Opinión

¡Suerte Sr. Presidente!

Sabrina Gelman | Jueves 06 de noviembre de 2008
La noche del 4 de noviembre el pueblo estadunidense dijo al unísono “yes, we can” (sí podemos), al cambio, a la alternancia y a escribir un nuevo capítulo en la historia de los Estados Unidos, no sólo porque Barak Obama será a partir del próximo 20 de enero, el primer presidente afroamericano que se sentará en la silla del Despacho Oval, si no porque el abrumador triunfo del Partido Demócrata tanto en las presidenciales como en el Congreso y en el Sedando, deja tras de sí ocho año de la política unilateral y beligerante de George W. Bush.
Hijo de un inmigrante keniano y de una americana blanca de Kansas, Obama es el vivo ejemplo de ese país plural, multicultural y mestizo que son los EEUU, ya que el Senador por Illinois conjuga todos los valores de la actual sociedad norteamericana. Una sociedad que ve la necesidad de reconectarse y vincularse con las auténticas realidades sociales y políticas que afectan directamente a su país, cuyos ciudadanos están cansados de los delirios patrióticos de una administración que ha dejado como balance, la herida abierta de dos guerras en Oriente Próximo y una profunda crisis económica de escala internacional.

Después de 143 años de la aprobación de la 13era enmienda que dio cabida a la abolición de la esclavitud y a cuatro décadas de haberse iniciado el Movimiento por los derechos civiles, la potencia norteamericana eligió a un nuevo presidente que reivindica a los estadounidenses con su pasado, gracias a su capacidad para tender puentes, emocionar y movilizar a millones de personas que sin distinción de edad, raza, religión, preferencia sexual o condición social ansían el cambio.
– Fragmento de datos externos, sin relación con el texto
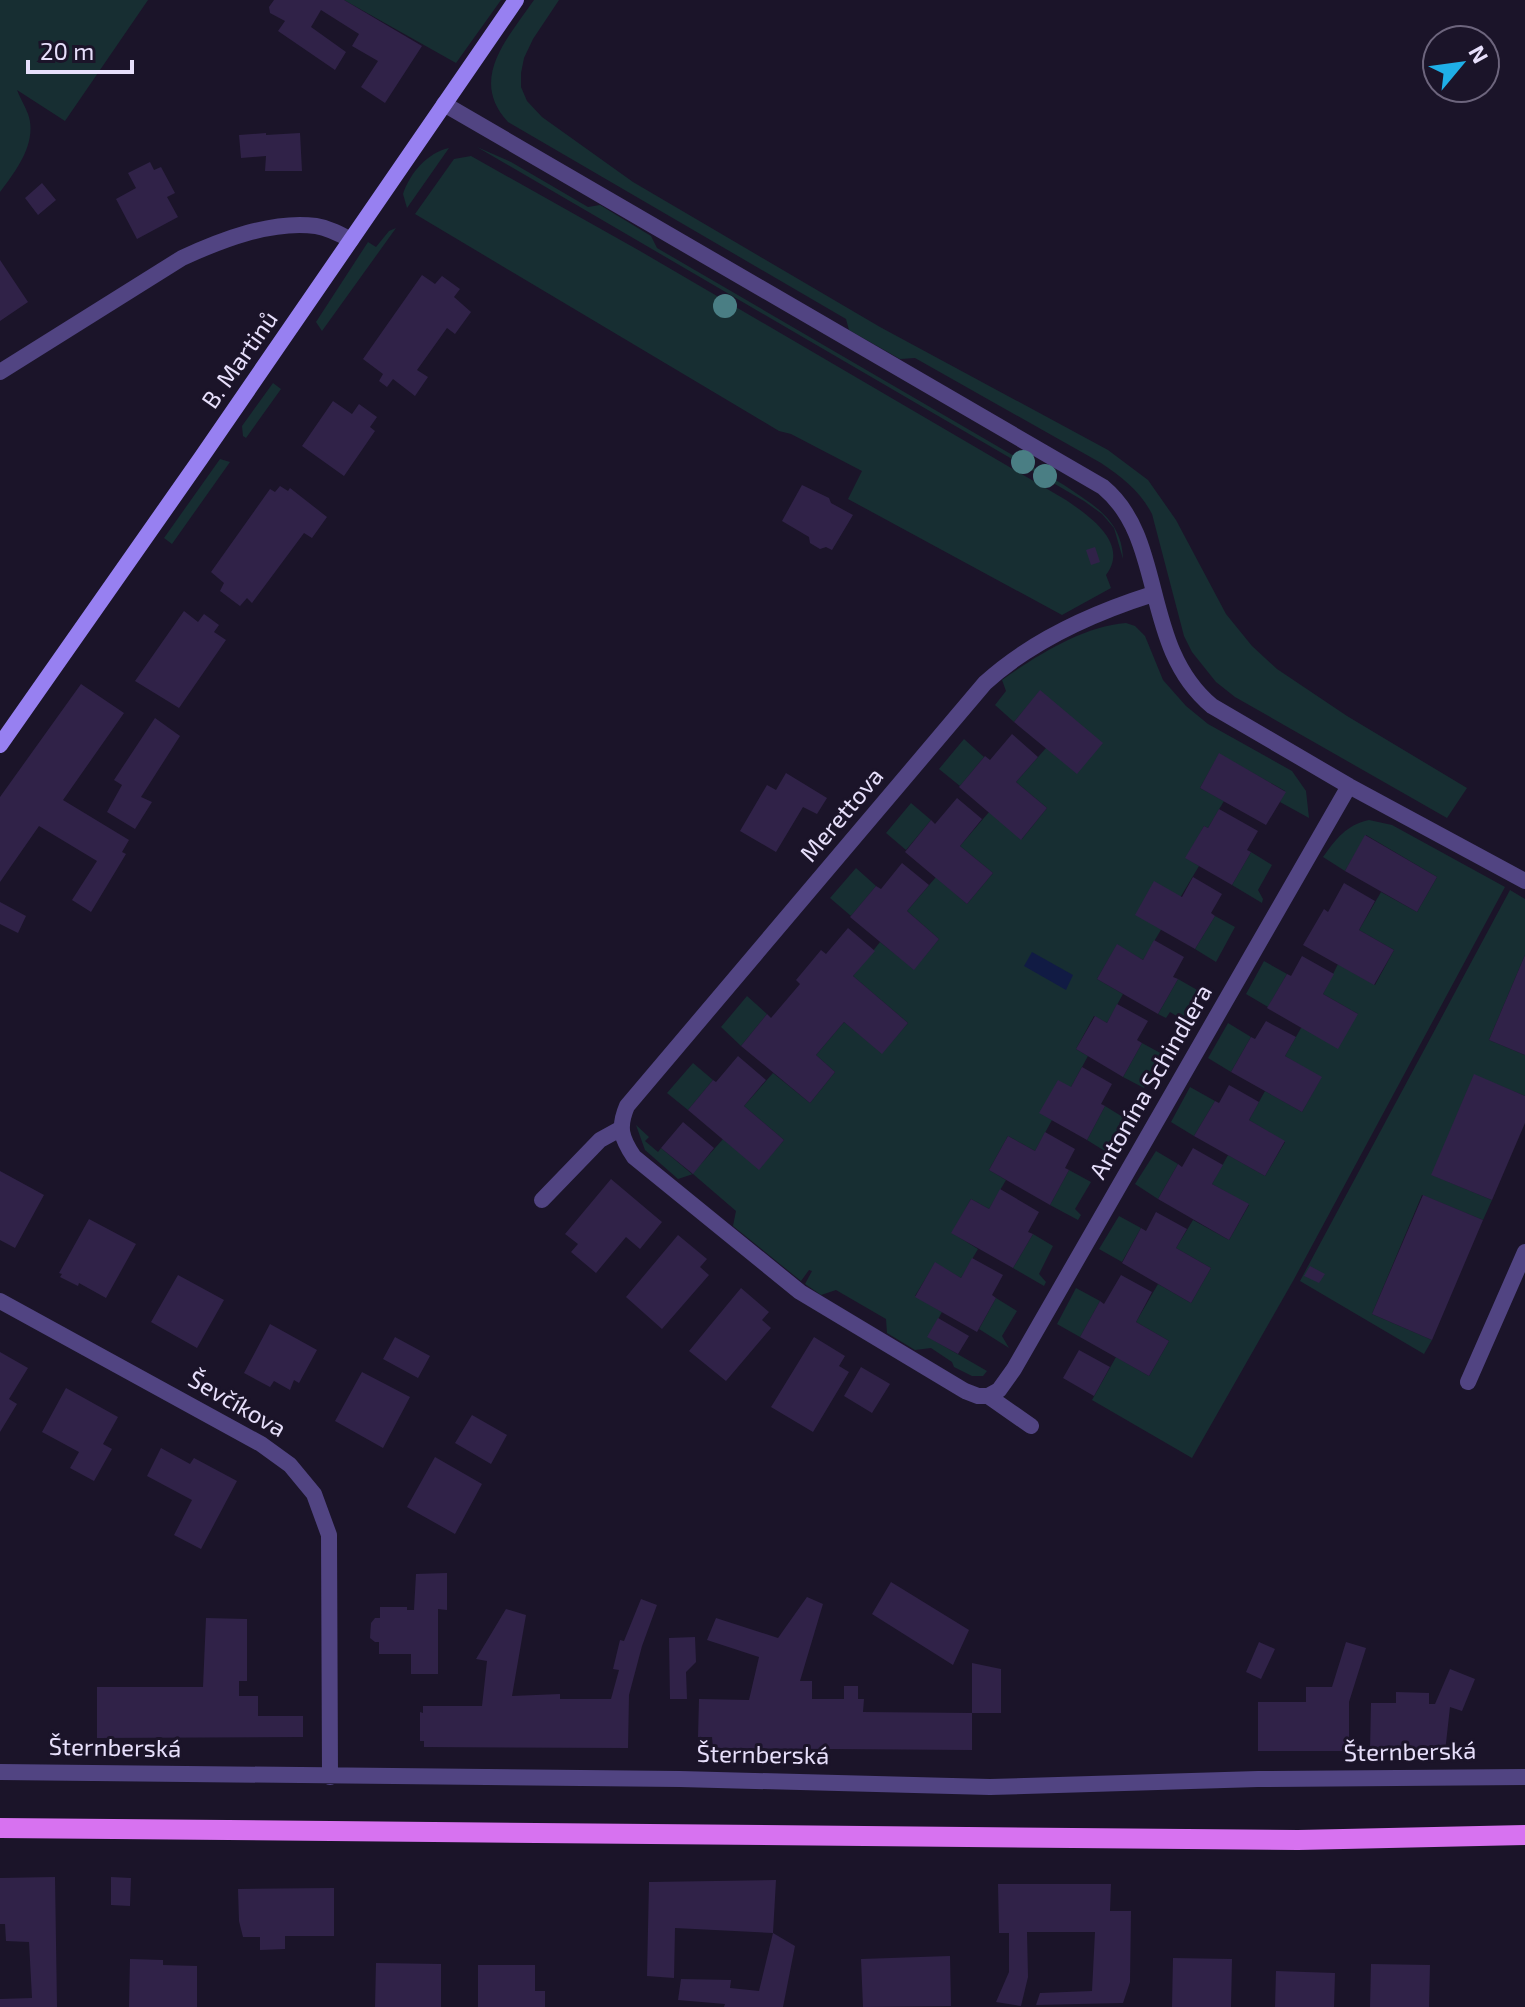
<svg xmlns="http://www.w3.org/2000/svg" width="1525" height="2007" viewBox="0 0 1525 2007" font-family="'Exo 2',sans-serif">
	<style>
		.green { fill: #172e32 }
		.water { fill: #111b44 }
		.building { fill: #302248 }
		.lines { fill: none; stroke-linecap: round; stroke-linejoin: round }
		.street { stroke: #514482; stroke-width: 16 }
		.secondary { stroke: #9780f1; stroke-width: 16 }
		.primary { stroke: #d772f0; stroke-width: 20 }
		.tree { fill: #4a7e84 }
		.labels { text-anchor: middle; stroke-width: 6; stroke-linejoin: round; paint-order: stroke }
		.street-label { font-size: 24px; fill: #e7dffb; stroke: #1b1429 }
	</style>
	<rect width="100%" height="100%" fill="#1b1429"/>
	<!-- green -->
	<path class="green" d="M0,0h148l-83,121 -48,-31c3,8 8,16 11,24 10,28 -12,57 -28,78z
		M344,0h157l-45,63z
		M534,0h25l-26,39 -9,19 -3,15v14l6,14 15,16 91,65 247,145 228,123 40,30 28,40 50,94 26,32 25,23 70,47 120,72 -20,30 -212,-121 -19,-15 -24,-30 -8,-16 -32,-122c-12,-23 -30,-37 -51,-51l-186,-105 -15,1 -51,-29 -3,-11 -338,-197c-40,-43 0,-84 26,-122z
		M477,147l34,15 77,45 12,-2 51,31 6,12 407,237c29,20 58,34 59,74l-9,-31 -12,-14 -18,-13z
		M449,148l-42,60 -4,-14c7,-21 24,-41 46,-46z
		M471,156l169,95 426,249c23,16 64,43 40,75l5,13 -49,27 -214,-116 14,-28 -71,-37 -12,-3 -364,-217 39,-55z
		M396,228l-74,103 -6,-9 52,-80 8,5 13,-16z
		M273,383l8,6 -35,49 -3,-2 -1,-10z
		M220,459l10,3 -58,82 -8,-6z
		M1126,623l9,3 10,10 18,44 23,26 22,18 84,47 14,20 3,27 -29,-16 5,-11 -66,-37 -19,34 24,13 -16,27 -4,-2 -18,32 13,8 -56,94 -26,-15 -20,34 26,15 -16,29 -13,-7 -18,33 12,7 -17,31 -31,26 12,7 -17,31 -27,-15 -19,34 17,10 -17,29 -18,-10 -19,34 26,16 -17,29 -26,-15 -20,33 27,16 -14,25 59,34 -4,5h-11l-18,-9 -2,-5 -21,-14 -16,2 -28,-17 -1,-14 -50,-29 -15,5 -16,-11 7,-13 -3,-1 -8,11 -68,-55 3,-15 -43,-37 -15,5 -33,-29 -9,-25 13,12 -4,4 13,11 3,-4 31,26 31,-35 36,30 25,-29 -40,-34 29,-33 37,30 25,-31 -19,-17 28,-33 38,31 26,-30 -55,-47 27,-34 34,27 25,-30 -32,-28 29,-34 31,27 26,-31 -33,-27 29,-34 33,27 25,-31 -31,-26 30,-34 -6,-57 -26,31 -19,-17 11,-14 -4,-11c34,-24 81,-54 124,-57z
		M964,739l20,18 -24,29 -21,-17z
		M911,803l20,17 -25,30 -20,-17z
		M1369,820l23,5 113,62 -212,394 -101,177 -100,-58 24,-43 33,19 20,-35 -33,-19 22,-38 33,19 20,-35 -35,-20 17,-28 36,20 20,-35 -37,-21 16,-29 37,21 20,-34 -36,-22 16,-29 37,21 19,-34 -36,-22 16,-28 57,-14 -35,-20 15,-30 37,21 19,-35 -35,-20 22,-38 36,20 20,-35 -71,-42 -21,36 -22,-14c13,-18 23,-32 46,-37z
		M1251,852l21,13 -14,25 5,9 -1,4 -30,-18z
		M856,868l20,18 -25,30 -21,-18z
		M1510,890l15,9v56l-36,85 36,15v41l-51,-21 -42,100 60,25 -9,20 -61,-25 -50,119 60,26 -8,14 -124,-73z
		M1215,916l20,11 -19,35 -21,-13z
		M1264,961l23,13 -19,33 -22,-13z
		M1178,979l21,12 -16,29 -13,-8 -4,6 -8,-4z
		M747,996l20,18 -26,32 -20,-19z
		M1228,1023l23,14 -20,35 -23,-14z
		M1142,1043l22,12 -20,33 -21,-11z
		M693,1063l20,17 -25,30 -21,-17z
		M1190,1087l25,14 -21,35 -23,-14z
		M1105,1106l21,13 -14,26 7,10 -3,3 -29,-18z
		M1156,1151l22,13 -20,35 -23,-15z
		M1069,1170l22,12 -16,27 6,6 -3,5 -28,-15z
		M1119,1216l22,12 -19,34 -23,-13z
		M1033,1234l20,12 -14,28 7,8 -2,4 -31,-18z
		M1076,1288l24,13 -20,36 -23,-13z
		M996,1298l21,13 -15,25 7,12 -30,-19z"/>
	<!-- water -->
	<path class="water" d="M1032,952l41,23 -7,15 -42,-24z"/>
	<!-- building -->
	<path class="building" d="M274,0h70l78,46 -37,57 -24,-16 17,-26 -26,-15 7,-12 -38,-24 -10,17 35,25 -11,18 -57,-39 7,-10 -15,-8 -1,-6z
		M266,133v2l34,-2 2,38h-37l1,-15 -25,2 -2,-23z
		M150,162l4,8 7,-3 14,26 -8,4 11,20 -41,22 -21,-40 20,-11 -8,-15z
		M42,183l14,17 -18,15 -13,-17z
		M0,260l28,42 -28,19z
		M422,275l13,9 7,-8 18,13 -6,8 17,15 -16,22 -8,-6 -30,42 11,7 -13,19 -22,-17 -6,8 -8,-6 4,-7 -20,-15z
		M333,401l19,13 7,-10 18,13 -7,10 5,4 -31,45 -42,-30z
		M802,485l27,13 2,5 22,12 -21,35 -6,-3 -6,2 -10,-6 -1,-6 -27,-16z
		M280,486l8,5 2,-3 37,29 -15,21 -8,-5 -52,70 -5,-5 -7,8 -20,-15 4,-8 -13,-11 59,-83 5,3z
		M1095,547l5,15 -9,3 -5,-15z
		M184,611l14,11 6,-8 15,11 -5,7 12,8 -47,68 -44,-27z
		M81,684l43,29 -61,87 66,40 -7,12 4,2 -35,58 -19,-12 25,-39 -58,-35 -39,56v-85z
		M1040,690l63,53 -26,31 -63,-52z
		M155,718l25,18 -39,61 11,5 -17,27 -28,-17 15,-27 -8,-5z
		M1012,734l26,23 -22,25 31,26 -26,32 -62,-53 26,-31 5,4z
		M1219,753l67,39 -20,33 -66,-37z
		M786,773l41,25 -10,16 -14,-7 -27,45 -36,-21 27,-46 9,5z
		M957,798l25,21 -22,27 33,27 -26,31 -62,-52 26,-32 4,4z
		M1219,809l39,22 -11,19 4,2 -19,33 -47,-27 19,-32 4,2z
		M1365,835l72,42 -20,35 -72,-41z
		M902,863l27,22 -22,26 32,28 -25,31 -64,-53 26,-31 5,3z
		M1193,877l29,17 -11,19 4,3 -20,33 -60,-34 19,-34 28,16z
		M1344,883l31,18 -16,29 35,20 -20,35 -71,-40 21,-36 4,3z
		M0,902l26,14 -8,17 -18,-9z
		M848,928l27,23 -22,25 55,47 -26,31 -38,-32 -28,33 19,17 -25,31 -69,-57 26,-32 4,4 29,-34 -4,-4 25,-30 5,4z
		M1154,940l30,17 -11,20 5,2 -20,35 -61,-35 20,-35 26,16z
		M1525,955v100l-36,-15z
		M1302,956l32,18 -11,20 35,20 -20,35 -71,-41 20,-34 4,2z
		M1117,1004l31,17 -11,19 5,3 -19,34 -47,-28 19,-33 12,7z
		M1266,1021l30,16 -11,19 37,21 -20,35 -71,-40 20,-35 4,2z
		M738,1056l28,24 -22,26 40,34 -25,30 -71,-60 25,-30 3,2z
		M1082,1067l30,17 -11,20 4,2 -18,34 -48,-27 19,-33 13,7z
		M1474,1074l51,22v27l-33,77 -61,-25z
		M1229,1085l30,17 -10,18 36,21 -20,35 -71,-40 21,-35 4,2z
		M683,1122l31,26 -21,26 -32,-26z
		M1045,1132l30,17 -10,19 4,2 -19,35 -61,-35 19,-34 27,15z
		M1193,1148l30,17 -11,19 37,20 -20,36 -71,-41 20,-35 4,3z
		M0,1171l44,24 -29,53 -15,-8z
		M611,1179l51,43 -22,27 -14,-12 -30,36 -25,-21 7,-8 -13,-10z
		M1000,1189l39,23 -11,20 5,2 -20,34 -62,-35 20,-34 18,10z
		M1423,1195l60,25 -51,120 -60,-26z
		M1156,1212l31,17 -11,19 35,20 -20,35 -69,-40 19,-35 5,3z
		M89,1219l47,25 -30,54 -27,-15 -1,3 -18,-9 2,-3 -3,-1z
		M678,1235l29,24 -7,8 9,8 -47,54 -36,-32z
		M972,1258l31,17 -11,20 4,3 -19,34 -62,-35 20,-35 26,16z
		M1310,1266l15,8 -6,9 -15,-7z
		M178,1275l46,25 -27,48 -46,-26z
		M1121,1275l31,17 -16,30 33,19 -20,35 -69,-39 20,-36 4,3z
		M741,1288l28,24 -7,8 9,8 -45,53 -37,-30z
		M938,1318l31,18 -11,18 -31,-17z
		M270,1324l47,26 -18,33 -5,-3 -4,10 -16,-9 -4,6 -26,-14z
		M395,1337l35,19 -12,22 -35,-19z
		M814,1337l31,19 -6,10 10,6 -36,60 -42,-25z
		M1079,1350l31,17 -16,29 -31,-18z
		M0,1352l28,16 -19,31 8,5 -17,28z
		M861,1367l29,17 -18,29 -28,-17z
		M362,1372l48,25 -27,51 -48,-27z
		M66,1388l52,29 -15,27 9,5 -18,32 -24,-13 9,-16 -37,-20z
		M472,1415l35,20 -16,29 -36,-21z
		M161,1448l29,16 4,-6 43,23 -36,68 -27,-14 18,-35 -45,-24z
		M435,1457l47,27 -27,50 -48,-27z
		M447,1573v37l-9,-1v65h-27v-20h-32v-12h-4l-5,-4 1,-15 4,-5h5v-11h27v3h7l2,-36z
		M891,1582l78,48 -16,35 -81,-51z
		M807,1597l16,7 -23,77h12v18h32v-13h14v13h6l-1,13 109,1v-50l29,6v44h-29v37l-259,-2 -1,-11h-14l1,-38 50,1 10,-43 -52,-17 9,-22 62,20z
		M641,1599l16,6 -15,41 -13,49 -1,53 -204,-1v-6h-4v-29l3,1v-7h59l5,-45 -11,-2 30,-50 20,6 -14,81 48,-2v5h51l8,-29 -6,-1 7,-29 4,1z
		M206,1618l41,1v62h-8v15h19v20h45v21l-206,1v-51h106z
		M695,1637l1,25 -10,10 1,27h-17l-1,-61z
		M1259,1642l16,7 -14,30 -15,-7z
		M1346,1642l20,6 -17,54v49h-91v-49h48v-15h26z
		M1450,1669l25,10 -13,32 -12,-4 -5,45 -75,-1 1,-48h25v-11l33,1v11h6z
		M55,1877l2,130h-57v-8l32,-1 -3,-56 -23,-1 -1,-17h-5v-46z
		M111,1877l20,1 -1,28 -19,-1z
		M776,1880l-3,53 -98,-5 -1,50 -27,-2 2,-94z
		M998,1884h113l-1,27h21l-1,71 -7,21 -87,2 4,-12 52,-2 3,-59h-68l1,45 -7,29 -25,-4 13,-30v-39h-10z
		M334,1888v48h-49v13l-25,1v-13h-17l-4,-16 -1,-32z
		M773,1933l22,13 -12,61h-59l1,-3 -47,-4 3,-21 50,1 -1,8 29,3z
		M950,1956l1,50 -88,1 -2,-48z
		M1173,1958l59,1 -1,48h-59z
		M130,1959l33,1v5l34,1v41h-68z
		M376,1963l65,1v43h-66z
		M1371,1964l59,1 -1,42h-59z
		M478,1965h57v26h10v16h-67z
		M1276,1971l59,2 -1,34h-59z"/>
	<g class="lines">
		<!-- street -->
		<path class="street" d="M444,104l659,383c64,53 37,159 109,219l137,80 176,95
			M0,372l182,-114c39,-18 90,-38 134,-32 13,2 24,8 35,14
			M542,1200l58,-60 20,-11
			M0,1301l261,143 29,21 24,29 15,41 1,242
			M1468,1382l57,-130
			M988,1396l11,-6 15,-21 335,-583
			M1031,1426l-43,-30h-10l-13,-5 -165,-99 -166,-135c-13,-19 -16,-30 -7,-51l358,-423c47,-43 108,-70 168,-89
			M0,1772l680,7 310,8 268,-8 267,-2"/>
		<!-- secondary -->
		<path class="secondary" d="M0,745l201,-287 315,-458"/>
		<!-- primary -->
		<path class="primary" d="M0,1828l1298,12 227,-5"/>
	</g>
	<!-- trees -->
	<g class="tree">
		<circle cx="725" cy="306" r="12"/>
		<circle cx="1023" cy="462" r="12"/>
		<circle cx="1045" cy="476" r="12"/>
	</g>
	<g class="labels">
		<!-- street labels -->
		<g class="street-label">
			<text transform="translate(240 360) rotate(-55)" y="8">B. Martinů</text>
			<text transform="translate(842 815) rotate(-50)" y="8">Merettova</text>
			<text transform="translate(1151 1082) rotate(-60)" y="8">Antonína Schindlera</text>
			<text transform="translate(237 1404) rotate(30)" y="8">Ševčíkova</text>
			<text transform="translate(115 1748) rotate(1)" y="8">Šternberská</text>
			<text transform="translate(1410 1752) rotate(-1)" y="8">Šternberská</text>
			<text transform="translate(763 1755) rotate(1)" y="8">Šternberská</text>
		</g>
	</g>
	<!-- north arrow -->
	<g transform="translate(1461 64) rotate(61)"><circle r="38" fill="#1b1429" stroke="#6d657d" stroke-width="2"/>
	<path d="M0-6L14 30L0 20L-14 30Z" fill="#1fafe7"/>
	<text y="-12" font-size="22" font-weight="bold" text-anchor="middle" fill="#e7dffb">N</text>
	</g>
	<!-- scale -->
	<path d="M28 60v12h104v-12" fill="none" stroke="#e7dffb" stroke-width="4"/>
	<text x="40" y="60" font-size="24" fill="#e7dffb" stroke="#1b1429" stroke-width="6" paint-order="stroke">20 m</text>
</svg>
No cabe duda que el 4 de noviembre supone un antes y un después en la historia de EEUU. Por un lado, vimos las imágenes de los millones de seguidores de Barak Obama celebrando en las calles de todo el país, en una ola multirracial en donde no pasaron desapercibidas las lágrimas del Reverendo Jesse Jackson o de la estrella televisiva Ophra Winfrey. Tampoco debemos dejar a un lado, la dignidad y la entereza con la que el candidato republicano, John McCain, no sólo reconoció su derrota; en un gesto de enorme humildad confesó su admiración hacia su oponente y destacó el momento histórico por el que está atravesando el país, el cual “llena de orgullo a la comunidad afroamericana”.

Si bien es cierto que los norteamericanos siempre han hecho alarde de un gran espíritu patriota y nacionalista, esta jornada electoral desnudó un lado del alma estadounidense más participativo y comprometido con su bandera, demostrando que ya no es la nación racista que fue hace cuarenta años. Ahora Barak Obama se enfrenta a la difícil tarea de desprenderse del furor mediático de la obamanía para crear un gobierno de integración y transición que permita fortalecer y restablecer los cimentos de la maltrecha política estadounidense, a fin de retomar asuntos pendientes de la agenda americana, que Bush engavetó para convertirse en El Quijote del Siglo XXI. Por esto y por el país que le tocó heredar, no me queda más que desearle ¡suerte Sr. Presidente!